**Your assignment**
Recast the text lines of the material below as a JSON list of strings, one string per line, with blank lines skipped. Leave the pictures out of the answer.

(Stored data entries)
------------------------------------------------------------
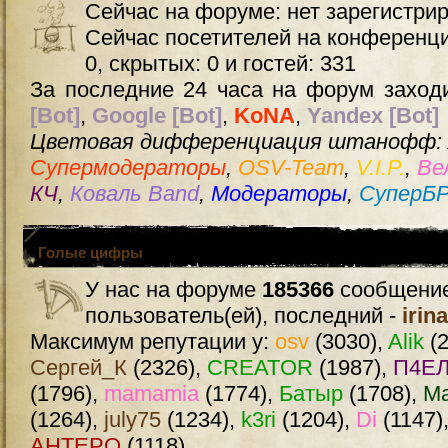
Сейчас на форуме: нет зарегистри
Сейчас посетителей на конференц
0, скрытых: 0 и гостей: 331
За последние 24 часа на форум заходи
[Bot]
,
Google [Bot]
,
KoNA
,
Yandex [Bot]
Цветовая дифференциация штанофф:
Супермодераторы
,
OSV-Team
,
V.I.P.
,
Ве
КЧ
,
Коваль Band
,
Модераторы
,
СуперБ
Голые цифры
У нас на форуме
185366
сообщение
пользователь(ей), последний -
irin
Максимум репутации у:
osv
(3030),
Alik
(2
Сергей_К
(2326),
CREATOR
(1987),
П4ЕЛ
(1796),
mamamia
(1774),
Батыр
(1708),
М
(1264),
july75
(1234),
k3ri
(1204),
Di
(1147)
AHTEPO
(1118)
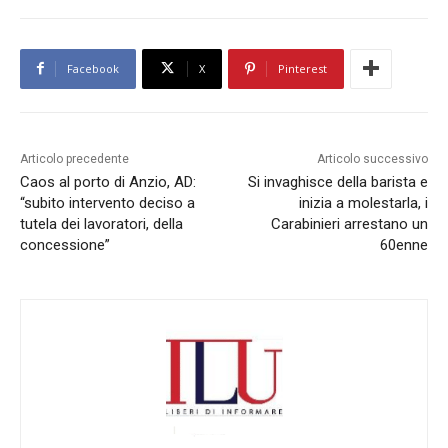
Facebook
X
Pinterest
Articolo precedente
Articolo successivo
Caos al porto di Anzio, AD:
Si invaghisce della barista e
“subito intervento deciso a
inizia a molestarla, i
tutela dei lavoratori, della
Carabinieri arrestano un
concessione”
60enne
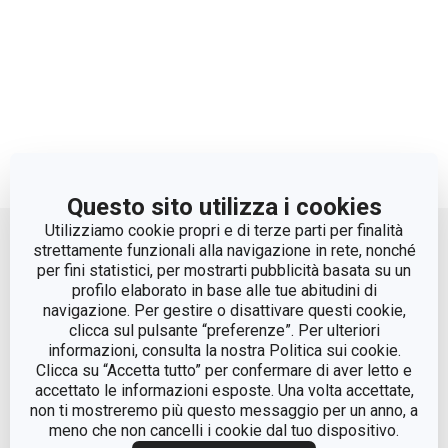
Questo sito utilizza i cookies
Move up
Utilizziamo cookie propri e di terze parti per finalità
strettamente funzionali alla navigazione in rete, nonché
per fini statistici, per mostrarti pubblicità basata su un
profilo elaborato in base alle tue abitudini di
navigazione. Per gestire o disattivare questi cookie,
clicca sul pulsante “preferenze”. Per ulteriori
informazioni, consulta la nostra Politica sui cookie.
Clicca su “Accetta tutto” per confermare di aver letto e
accettato le informazioni esposte. Una volta accettate,
© Tescoma Spa 2024
non ti mostreremo più questo messaggio per un anno, a
meno che non cancelli i cookie dal tuo dispositivo.
Codice Fiscale e REG. Imp. BS n. 01873360984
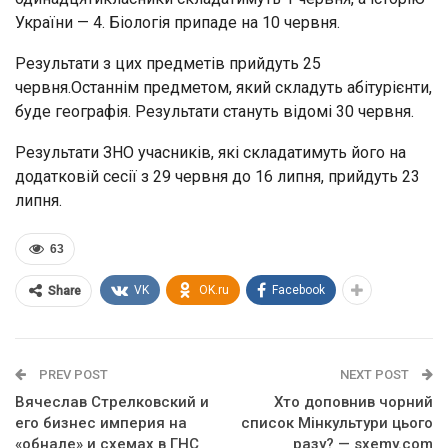
України — 4. Біологія припаде на 10 червня.
Результати з цих предметів прийдуть 25
червня.Останнім предметом, який складуть абітурієнти,
буде географія. Результати стануть відомі 30 червня.
Результати ЗНО учасників, які складатимуть його на
додатковій сесії з 29 червня до 16 липня, прийдуть 23
липня.
63
VK
OK.ru
Facebook
Share
PREV POST
NEXT POST
Вячеслав Стрелковский и
Хто доповнив чорний
его бизнес империя на
список Мінкультури цього
«обнале» и схемах в ГНС
разу? — sxemy.com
------------------------------------------------------------
**Reply to the task**
[
  "Сейчас на форуме: нет зарегистри",
  "Сейчас посетителей на конференц",
  "0, скрытых: 0 и гостей: 331",
  "За последние 24 часа на форум заходи",
  "[Bot]",
  ",",
  "Google [Bot]",
  ",",
  "KoNA",
  ",",
  "Yandex [Bot]",
  "Цветовая дифференциация штанофф:",
  "Супермодераторы",
  ",",
  "OSV-Team",
  ",",
  "V.I.P.",
  ",",
  "Ве",
  "КЧ",
  ",",
  "Коваль Band",
  ",",
  "Модераторы",
  ",",
  "СуперБ",
  "Голые цифры",
  "У нас на форуме",
  "185366",
  "сообщение",
  "пользователь(ей), последний -",
  "irin",
  "Максимум репутации у:",
  "osv",
  "(3030),",
  "Alik",
  "(2",
  "Сергей_К",
  "(2326),",
  "CREATOR",
  "(1987),",
  "П4ЕЛ",
  "(1796),",
  "mamamia",
  "(1774),",
  "Батыр",
  "(1708),",
  "М",
  "(1264),",
  "july75",
  "(1234),",
  "k3ri",
  "(1204),",
  "Di",
  "(1147)",
  "AHTEPO",
  "(1118)",
  "Facebook",
  "X",
  "Pinterest",
  "Articolo precedente",
  "Articolo successivo",
  "Caos al porto di Anzio, AD:",
  "Si invaghisce della barista e",
  "“subito intervento deciso a",
  "inizia a molestarla, i",
  "tutela dei lavoratori, della",
  "Carabinieri arrestano un",
  "concessione”",
  "60enne",
  "Questo sito utilizza i cookies",
  "Move up",
  "Utilizziamo cookie propri e di terze parti per finalità",
  "strettamente funzionali alla navigazione in rete, nonché",
  "per fini statistici, per mostrarti pubblicità basata su un",
  "profilo elaborato in base alle tue abitudini di",
  "navigazione. Per gestire o disattivare questi cookie,",
  "clicca sul pulsante “preferenze”. Per ulteriori",
  "informazioni, consulta la nostra Politica sui cookie.",
  "Clicca su “Accetta tutto” per confermare di aver letto e",
  "accettato le informazioni esposte. Una volta accettate,",
  "© Tescoma Spa 2024",
  "non ti mostreremo più questo messaggio per un anno, a",
  "meno che non cancelli i cookie dal tuo dispositivo.",
  "Codice Fiscale e REG. Imp. BS n. 01873360984",
  "України — 4. Біологія припаде на 10 червня.",
  "Результати з цих предметів прийдуть 25",
  "червня.Останнім предметом, який складуть абітурієнти,",
  "буде географія. Результати стануть відомі 30 червня.",
  "Результати ЗНО учасників, які складатимуть його на",
  "додатковій сесії з 29 червня до 16 липня, прийдуть 23",
  "липня.",
  "63",
  "VK",
  "OK.ru",
  "Facebook",
  "Share",
  "PREV POST",
  "NEXT POST",
  "Вячеслав Стрелковский и",
  "Хто доповнив чорний",
  "его бизнес империя на",
  "список Мінкультури цього",
  "«обнале» и схемах в ГНС",
  "разу? — sxemy.com"
]